# Data shown:

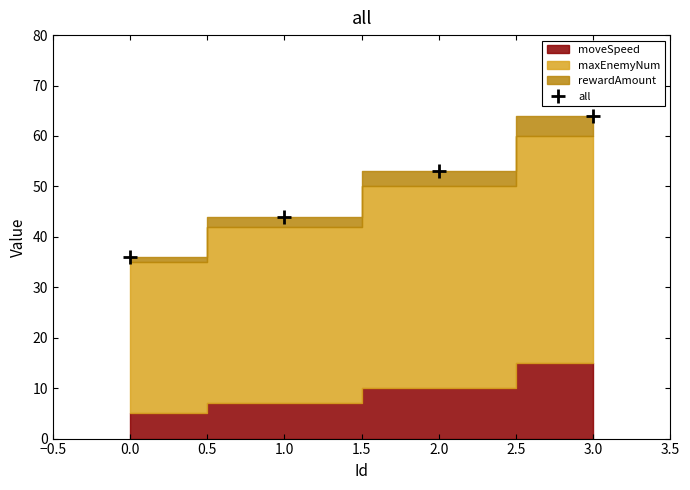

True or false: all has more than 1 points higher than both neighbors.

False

* * *

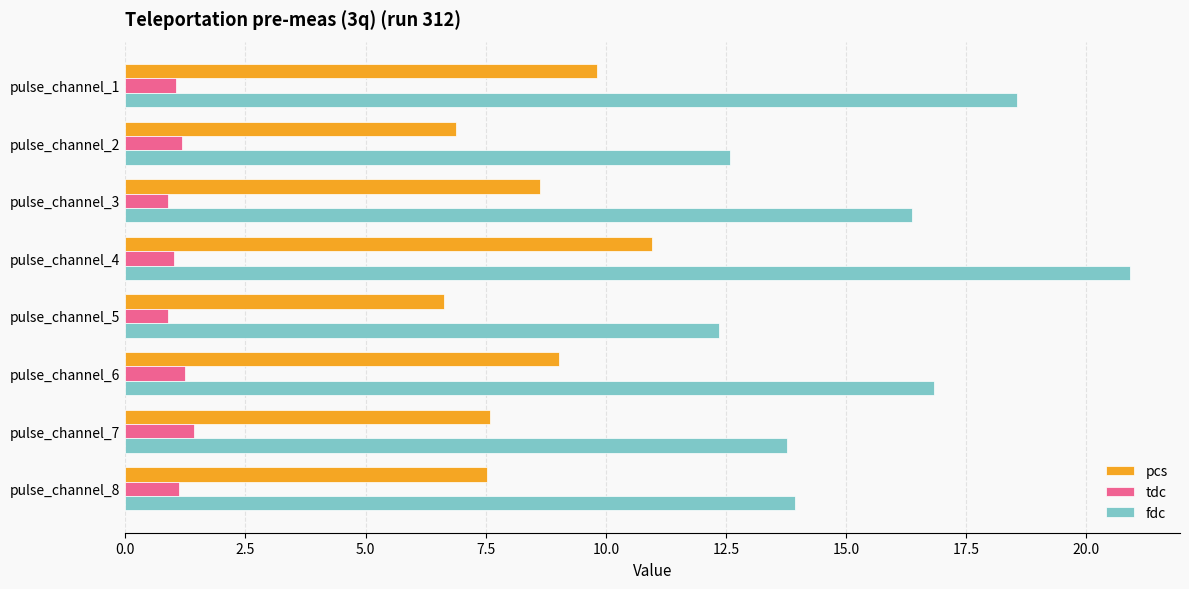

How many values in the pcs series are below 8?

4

* * *

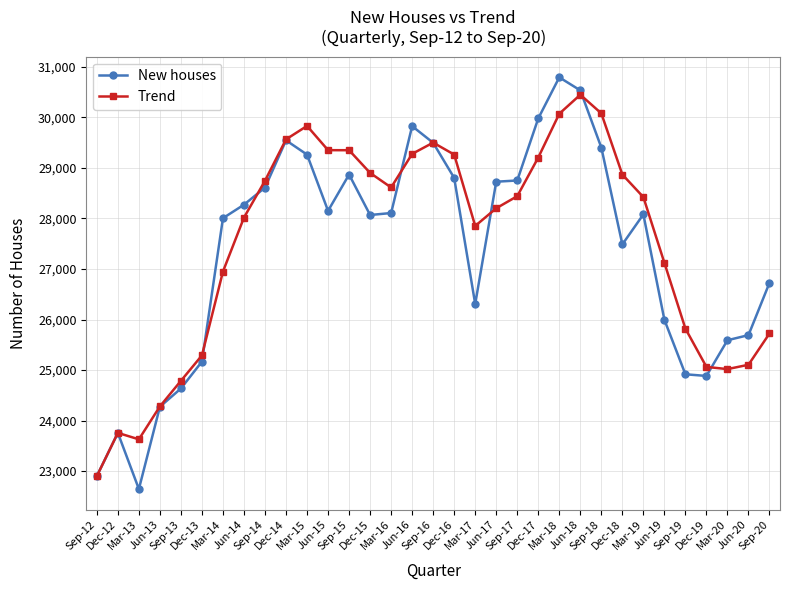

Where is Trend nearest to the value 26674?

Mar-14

# What is required:
Please identify each line in the records that contains the word "nearest", matching case exactly, and copy those lines.

# Written reply:
Where is Trend nearest to the value 26674?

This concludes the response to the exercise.